#### [ACTIVITY]
Whatever the records contain, reproduce all of them exactly.

- Opening Delimiter -

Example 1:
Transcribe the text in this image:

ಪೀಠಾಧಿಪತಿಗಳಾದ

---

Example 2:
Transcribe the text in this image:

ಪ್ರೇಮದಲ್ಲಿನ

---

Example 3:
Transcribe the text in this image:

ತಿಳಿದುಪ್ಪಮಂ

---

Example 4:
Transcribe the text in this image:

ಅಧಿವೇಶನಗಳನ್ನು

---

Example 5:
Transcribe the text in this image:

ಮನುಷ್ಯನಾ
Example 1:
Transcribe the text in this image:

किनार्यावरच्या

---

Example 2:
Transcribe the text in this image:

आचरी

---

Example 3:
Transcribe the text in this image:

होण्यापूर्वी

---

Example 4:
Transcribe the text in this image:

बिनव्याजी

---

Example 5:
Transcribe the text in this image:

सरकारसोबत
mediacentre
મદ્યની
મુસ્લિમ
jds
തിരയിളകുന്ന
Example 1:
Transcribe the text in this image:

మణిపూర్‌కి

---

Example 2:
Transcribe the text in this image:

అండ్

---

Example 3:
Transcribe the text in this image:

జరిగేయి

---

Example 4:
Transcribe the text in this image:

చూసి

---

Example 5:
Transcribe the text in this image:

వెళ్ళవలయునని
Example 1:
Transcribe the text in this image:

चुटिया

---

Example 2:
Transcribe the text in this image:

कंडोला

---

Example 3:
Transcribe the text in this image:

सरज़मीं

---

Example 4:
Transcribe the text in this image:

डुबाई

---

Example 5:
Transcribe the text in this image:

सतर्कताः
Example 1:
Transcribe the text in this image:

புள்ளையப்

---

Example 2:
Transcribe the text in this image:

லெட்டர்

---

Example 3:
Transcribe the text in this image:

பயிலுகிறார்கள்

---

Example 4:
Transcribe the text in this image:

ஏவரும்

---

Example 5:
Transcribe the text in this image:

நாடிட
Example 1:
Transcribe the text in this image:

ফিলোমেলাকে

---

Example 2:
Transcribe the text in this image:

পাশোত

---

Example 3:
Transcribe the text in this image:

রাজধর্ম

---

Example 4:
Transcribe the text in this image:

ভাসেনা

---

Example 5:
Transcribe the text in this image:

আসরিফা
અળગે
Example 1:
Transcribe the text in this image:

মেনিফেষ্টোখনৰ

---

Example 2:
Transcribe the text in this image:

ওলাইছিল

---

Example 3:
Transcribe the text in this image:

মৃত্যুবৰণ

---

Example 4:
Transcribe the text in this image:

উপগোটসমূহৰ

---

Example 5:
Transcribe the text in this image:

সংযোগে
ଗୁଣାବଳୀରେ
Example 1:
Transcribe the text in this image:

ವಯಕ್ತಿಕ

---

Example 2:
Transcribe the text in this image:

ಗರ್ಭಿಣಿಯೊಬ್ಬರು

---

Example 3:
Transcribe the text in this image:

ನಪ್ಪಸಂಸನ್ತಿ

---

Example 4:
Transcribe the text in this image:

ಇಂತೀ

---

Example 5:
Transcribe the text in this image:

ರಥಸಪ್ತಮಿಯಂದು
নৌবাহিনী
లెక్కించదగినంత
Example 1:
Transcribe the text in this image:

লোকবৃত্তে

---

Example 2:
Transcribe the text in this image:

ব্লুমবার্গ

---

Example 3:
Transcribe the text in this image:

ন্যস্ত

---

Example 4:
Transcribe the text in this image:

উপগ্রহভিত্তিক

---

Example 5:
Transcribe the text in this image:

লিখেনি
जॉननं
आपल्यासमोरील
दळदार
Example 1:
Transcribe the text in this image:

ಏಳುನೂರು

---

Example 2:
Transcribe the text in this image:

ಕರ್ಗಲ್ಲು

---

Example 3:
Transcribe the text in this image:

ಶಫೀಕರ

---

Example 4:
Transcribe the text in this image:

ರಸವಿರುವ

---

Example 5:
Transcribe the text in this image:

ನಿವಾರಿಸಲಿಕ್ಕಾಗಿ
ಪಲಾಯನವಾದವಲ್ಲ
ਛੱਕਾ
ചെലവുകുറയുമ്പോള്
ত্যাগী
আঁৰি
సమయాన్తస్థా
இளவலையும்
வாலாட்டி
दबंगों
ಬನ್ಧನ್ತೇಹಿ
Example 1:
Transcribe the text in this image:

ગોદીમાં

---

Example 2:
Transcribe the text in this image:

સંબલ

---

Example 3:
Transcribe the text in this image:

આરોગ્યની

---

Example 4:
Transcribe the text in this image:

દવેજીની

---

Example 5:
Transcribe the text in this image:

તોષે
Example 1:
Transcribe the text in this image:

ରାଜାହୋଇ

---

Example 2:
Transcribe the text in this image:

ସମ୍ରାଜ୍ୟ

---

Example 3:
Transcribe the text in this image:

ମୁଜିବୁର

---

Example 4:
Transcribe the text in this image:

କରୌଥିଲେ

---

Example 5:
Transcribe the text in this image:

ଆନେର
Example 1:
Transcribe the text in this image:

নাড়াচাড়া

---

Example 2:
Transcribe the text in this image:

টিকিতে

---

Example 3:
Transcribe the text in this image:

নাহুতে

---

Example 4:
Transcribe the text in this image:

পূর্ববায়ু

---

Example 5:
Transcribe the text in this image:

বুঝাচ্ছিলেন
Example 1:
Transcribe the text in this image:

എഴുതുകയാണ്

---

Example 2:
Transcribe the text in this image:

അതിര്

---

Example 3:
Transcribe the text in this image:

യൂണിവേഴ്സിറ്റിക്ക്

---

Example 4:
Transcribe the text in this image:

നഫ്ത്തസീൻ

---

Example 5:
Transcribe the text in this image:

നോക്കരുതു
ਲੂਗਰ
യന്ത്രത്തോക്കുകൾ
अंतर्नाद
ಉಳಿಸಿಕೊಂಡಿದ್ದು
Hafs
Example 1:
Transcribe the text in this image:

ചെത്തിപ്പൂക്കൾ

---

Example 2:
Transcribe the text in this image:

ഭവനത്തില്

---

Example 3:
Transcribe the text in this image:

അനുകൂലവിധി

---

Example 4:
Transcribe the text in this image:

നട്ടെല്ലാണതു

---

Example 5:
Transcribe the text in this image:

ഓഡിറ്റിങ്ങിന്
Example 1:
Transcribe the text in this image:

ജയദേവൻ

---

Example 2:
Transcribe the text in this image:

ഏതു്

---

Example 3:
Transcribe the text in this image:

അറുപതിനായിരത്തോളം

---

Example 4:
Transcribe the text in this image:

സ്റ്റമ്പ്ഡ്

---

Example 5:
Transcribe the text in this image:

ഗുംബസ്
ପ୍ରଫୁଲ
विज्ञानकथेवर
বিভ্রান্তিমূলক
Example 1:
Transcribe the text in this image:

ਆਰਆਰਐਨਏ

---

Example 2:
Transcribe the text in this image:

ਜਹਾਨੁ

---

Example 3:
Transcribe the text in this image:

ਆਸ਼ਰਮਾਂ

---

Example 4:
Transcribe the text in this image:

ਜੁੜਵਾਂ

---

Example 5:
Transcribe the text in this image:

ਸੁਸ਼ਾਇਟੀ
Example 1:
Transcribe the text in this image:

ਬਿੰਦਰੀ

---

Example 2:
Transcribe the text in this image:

- Closing Delimiter -

#### [RESPONSE TO THIS TASK]
Example 1:
Transcribe the text in this image:

ಪೀಠಾಧಿಪತಿಗಳಾದ

---

Example 2:
Transcribe the text in this image:

ಪ್ರೇಮದಲ್ಲಿನ

---

Example 3:
Transcribe the text in this image:

ತಿಳಿದುಪ್ಪಮಂ

---

Example 4:
Transcribe the text in this image:

ಅಧಿವೇಶನಗಳನ್ನು

---

Example 5:
Transcribe the text in this image:

ಮನುಷ್ಯನಾ
Example 1:
Transcribe the text in this image:

किनार्यावरच्या

---

Example 2:
Transcribe the text in this image:

आचरी

---

Example 3:
Transcribe the text in this image:

होण्यापूर्वी

---

Example 4:
Transcribe the text in this image:

बिनव्याजी

---

Example 5:
Transcribe the text in this image:

सरकारसोबत
mediacentre
મદ્યની
મુસ્લિમ
jds
തിരയിളകുന്ന
Example 1:
Transcribe the text in this image:

మణిపూర్‌కి

---

Example 2:
Transcribe the text in this image:

అండ్

---

Example 3:
Transcribe the text in this image:

జరిగేయి

---

Example 4:
Transcribe the text in this image:

చూసి

---

Example 5:
Transcribe the text in this image:

వెళ్ళవలయునని
Example 1:
Transcribe the text in this image:

चुटिया

---

Example 2:
Transcribe the text in this image:

कंडोला

---

Example 3:
Transcribe the text in this image:

सरज़मीं

---

Example 4:
Transcribe the text in this image:

डुबाई

---

Example 5:
Transcribe the text in this image:

सतर्कताः
Example 1:
Transcribe the text in this image:

புள்ளையப்

---

Example 2:
Transcribe the text in this image:

லெட்டர்

---

Example 3:
Transcribe the text in this image:

பயிலுகிறார்கள்

---

Example 4:
Transcribe the text in this image:

ஏவரும்

---

Example 5:
Transcribe the text in this image:

நாடிட
Example 1:
Transcribe the text in this image:

ফিলোমেলাকে

---

Example 2:
Transcribe the text in this image:

পাশোত

---

Example 3:
Transcribe the text in this image:

রাজধর্ম

---

Example 4:
Transcribe the text in this image:

ভাসেনা

---

Example 5:
Transcribe the text in this image:

আসরিফা
અળગે
Example 1:
Transcribe the text in this image:

মেনিফেষ্টোখনৰ

---

Example 2:
Transcribe the text in this image:

ওলাইছিল

---

Example 3:
Transcribe the text in this image:

মৃত্যুবৰণ

---

Example 4:
Transcribe the text in this image:

উপগোটসমূহৰ

---

Example 5:
Transcribe the text in this image:

সংযোগে
ଗୁଣାବଳୀରେ
Example 1:
Transcribe the text in this image:

ವಯಕ್ತಿಕ

---

Example 2:
Transcribe the text in this image:

ಗರ್ಭಿಣಿಯೊಬ್ಬರು

---

Example 3:
Transcribe the text in this image:

ನಪ್ಪಸಂಸನ್ತಿ

---

Example 4:
Transcribe the text in this image:

ಇಂತೀ

---

Example 5:
Transcribe the text in this image:

ರಥಸಪ್ತಮಿಯಂದು
নৌবাহিনী
లెక్కించదగినంత
Example 1:
Transcribe the text in this image:

লোকবৃত্তে

---

Example 2:
Transcribe the text in this image:

ব্লুমবার্গ

---

Example 3:
Transcribe the text in this image:

ন্যস্ত

---

Example 4:
Transcribe the text in this image:

উপগ্রহভিত্তিক

---

Example 5:
Transcribe the text in this image:

লিখেনি
जॉननं
आपल्यासमोरील
दळदार
Example 1:
Transcribe the text in this image:

ಏಳುನೂರು

---

Example 2:
Transcribe the text in this image:

ಕರ್ಗಲ್ಲು

---

Example 3:
Transcribe the text in this image:

ಶಫೀಕರ

---

Example 4:
Transcribe the text in this image:

ರಸವಿರುವ

---

Example 5:
Transcribe the text in this image:

ನಿವಾರಿಸಲಿಕ್ಕಾಗಿ
ಪಲಾಯನವಾದವಲ್ಲ
ਛੱਕਾ
ചെലവുകുറയുമ്പോള്
ত্যাগী
আঁৰি
సమయాన్తస్థా
இளவலையும்
வாலாட்டி
दबंगों
ಬನ್ಧನ್ತೇಹಿ
Example 1:
Transcribe the text in this image:

ગોદીમાં

---

Example 2:
Transcribe the text in this image:

સંબલ

---

Example 3:
Transcribe the text in this image:

આરોગ્યની

---

Example 4:
Transcribe the text in this image:

દવેજીની

---

Example 5:
Transcribe the text in this image:

તોષે
Example 1:
Transcribe the text in this image:

ରାଜାହୋଇ

---

Example 2:
Transcribe the text in this image:

ସମ୍ରାଜ୍ୟ

---

Example 3:
Transcribe the text in this image:

ମୁଜିବୁର

---

Example 4:
Transcribe the text in this image:

କରୌଥିଲେ

---

Example 5:
Transcribe the text in this image:

ଆନେର
Example 1:
Transcribe the text in this image:

নাড়াচাড়া

---

Example 2:
Transcribe the text in this image:

টিকিতে

---

Example 3:
Transcribe the text in this image:

নাহুতে

---

Example 4:
Transcribe the text in this image:

পূর্ববায়ু

---

Example 5:
Transcribe the text in this image:

বুঝাচ্ছিলেন
Example 1:
Transcribe the text in this image:

എഴുതുകയാണ്

---

Example 2:
Transcribe the text in this image:

അതിര്

---

Example 3:
Transcribe the text in this image:

യൂണിവേഴ്സിറ്റിക്ക്

---

Example 4:
Transcribe the text in this image:

നഫ്ത്തസീൻ

---

Example 5:
Transcribe the text in this image:

നോക്കരുതു
ਲੂਗਰ
യന്ത്രത്തോക്കുകൾ
अंतर्नाद
ಉಳಿಸಿಕೊಂಡಿದ್ದು
Hafs
Example 1:
Transcribe the text in this image:

ചെത്തിപ്പൂക്കൾ

---

Example 2:
Transcribe the text in this image:

ഭവനത്തില്

---

Example 3:
Transcribe the text in this image:

അനുകൂലവിധി

---

Example 4:
Transcribe the text in this image:

നട്ടെല്ലാണതു

---

Example 5:
Transcribe the text in this image:

ഓഡിറ്റിങ്ങിന്
Example 1:
Transcribe the text in this image:

ജയദേവൻ

---

Example 2:
Transcribe the text in this image:

ഏതു്

---

Example 3:
Transcribe the text in this image:

അറുപതിനായിരത്തോളം

---

Example 4:
Transcribe the text in this image:

സ്റ്റമ്പ്ഡ്

---

Example 5:
Transcribe the text in this image:

ഗുംബസ്
ପ୍ରଫୁଲ
विज्ञानकथेवर
বিভ্রান্তিমূলক
Example 1:
Transcribe the text in this image:

ਆਰਆਰਐਨਏ

---

Example 2:
Transcribe the text in this image:

ਜਹਾਨੁ

---

Example 3:
Transcribe the text in this image:

ਆਸ਼ਰਮਾਂ

---

Example 4:
Transcribe the text in this image:

ਜੁੜਵਾਂ

---

Example 5:
Transcribe the text in this image:

ਸੁਸ਼ਾਇਟੀ
Example 1:
Transcribe the text in this image:

ਬਿੰਦਰੀ

---

Example 2:
Transcribe the text in this image:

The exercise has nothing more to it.